棗門
棗門(なつめもん)は本丸北西端に位置する本丸の搦手門である。「棗」の由来は門の木材に棗の木が用いられたからだと思われる。棗門は水野期に多くの改変があったようで、最も初期の絵図(正保城絵図)では内枡状の虎口で東向きに高麗門が建てられ周囲の石塁には土塀が立てられていが、水野中期の絵図(福山城下御家中町絵図)になると、門は虎口の外側に移り南向きの櫓門となっている。そして、水野後期になると周囲の土塀は多聞櫓に替わり門に付随する櫓は西側から東側に移されている。これら絵図の変遷が事実だとすれば、棗門は水野時代に三度の改築があったことになる。そして、この変遷の名残と思われるのが、本丸北西の本丸側に突出した多聞櫓で、現在は残されていないが黄金水の北に位置していた。ここは棗門が南向きであれば、あまり意味をなさない奇妙な形状であるが、これが東向きであったなら、門の虎口を守る重要な役割を持つことになり、絵図の改変が事実であることを伺わせるのである。もし、この周囲の発掘調査が行われれば、何らかの遺構が出土する可能性があり変遷の実態が解明されるかもしれない。ところで、棗門に付随する櫓は固有の名称が備陽六郡志に記されていないため、今日の書籍の多くで名称不明として扱われ、阿部期に付けられた「内六番櫓」の呼称が用いられている。当サイトでは福山領分語伝記に記述され、該当が不明とされる「唐物櫓」をこの櫓に比定しているが、十分な根拠はないので、とりあえず内六番櫓とする。

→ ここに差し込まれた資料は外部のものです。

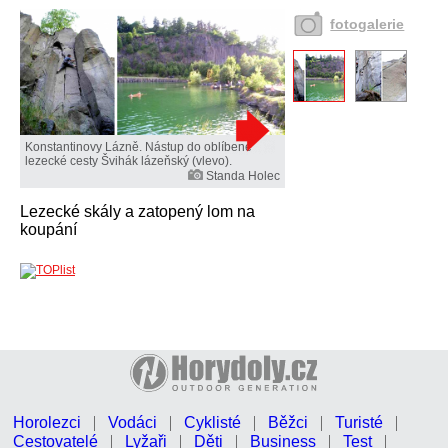
fotogalerie
Konstantinovy Lázně. Nástup do oblíbené
lezecké cesty Švihák lázeňský (vlevo).
Standa Holec
Lezecké skály a zatopený lom na
koupání
Horolezci
Vodáci
Cyklisté
Běžci
Turisté
Cestovatelé
Lyžaři
Děti
Business
Test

明治時代になると棗門は取り壊されたようで、正確な時期は不明だが東側の櫓台も石垣が崩され本丸内にクルマで乗り入れられるようされた。また、棗門南の本丸に突出する多聞櫓も取り壊された。さらに、棗門から南に続く本丸西側の多聞櫓にも改変があり、本来の形状を失っている。現在、棗門虎口の手前に冠木門が建てられているが、これは模擬で遺構に関係しない。ただ、西側の櫓台、門柱の礎石、などは残されており、往時の門の位置は確認することができる。
正面の石垣は色や石組みが周囲と異なり後世のものであることがわかるだろう。